Well, this morning seconds after I woke up, I reached for this book and my phone. I like to go on CNN first thing in the morning to see what’s going on in the world. I immediately heard God say, “is that the first thing you’re going to put in your mind or are you going to put my word in your mind?”
That stopped me dead in my tracks. I put my phone down and started reading my book. It was yet another reminder to literally get my mind right. And part of getting my mind right, is hearing God’s word first thing in the morning.
It may seem like a small thing, but it makes a big impact. I talk to God all the time, especially at night before going to bed and in my car. I plan to talk His ear off even more in the coming days, weeks and months.
Letting Go Of Bad Habits & Selfish People
I lead a very purposeful life. And I know that my time on Earth is not only precious, but very limited, which is why I have been very selective with who I spend my time with.
If I get one bad vibe, I’m out. I’m a virgo to the core, so I know just when something and someone is not good to me. It’s mostly because I overanalyse and overthink every situation.

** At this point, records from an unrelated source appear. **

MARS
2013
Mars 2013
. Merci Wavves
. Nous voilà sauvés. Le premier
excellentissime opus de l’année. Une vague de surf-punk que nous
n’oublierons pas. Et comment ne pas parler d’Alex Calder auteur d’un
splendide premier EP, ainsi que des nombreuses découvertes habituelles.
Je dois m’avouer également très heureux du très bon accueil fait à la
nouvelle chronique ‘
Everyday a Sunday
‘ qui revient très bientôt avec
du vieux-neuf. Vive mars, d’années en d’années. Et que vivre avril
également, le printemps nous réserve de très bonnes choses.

And because I overanalyse everything, I spend a lot of time mulling over people’s temperaments and their overall vibe. If I sense that a person is going to hurt me, I run for the hills.
I have never had an issue disconnecting from someone who I deem to be selfish. I am selfless. Hence, the intro to this blog post. So, I have made a career out of putting people first. Being their biggest supporter. Their cheerleader. Their whatever-the-hell-they-need-from-me-go-to-person. Yup, all of that.
But, I have found that there are people who I’d go to the end of the Earth for who wouldn’t go to the next room for me. And for a long time, I ignored it. Kept on being supportive and doing whatever they need. In recent weeks, all of that stopped.
A part of committing to myself more means that I’ve got to let some people go. I’ll always love them, but I can’t and won’t allow myself to expend energy on individuals who are not equally as supportive.
We are only in the second month of 2021, but I remain optimistic of what this year has in store. And I know that better myself, my spirit and my mind will play a huge role in that.